### MATERIALS PROVIDED

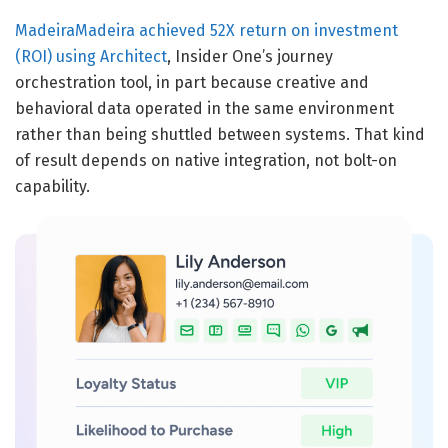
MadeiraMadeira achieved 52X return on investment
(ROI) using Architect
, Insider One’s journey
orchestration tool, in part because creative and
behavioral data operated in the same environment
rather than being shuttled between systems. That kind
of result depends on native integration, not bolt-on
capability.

######

● **PROBLEM STATEMENT**
Extract the text from the listing above, reproducing every line unchanged and leaving the picture out.

● **ANSWER TO THE EXERCISE**
MadeiraMadeira achieved 52X return on investment
(ROI) using Architect
, Insider One’s journey
orchestration tool, in part because creative and
behavioral data operated in the same environment
rather than being shuttled between systems. That kind
of result depends on native integration, not bolt-on
capability.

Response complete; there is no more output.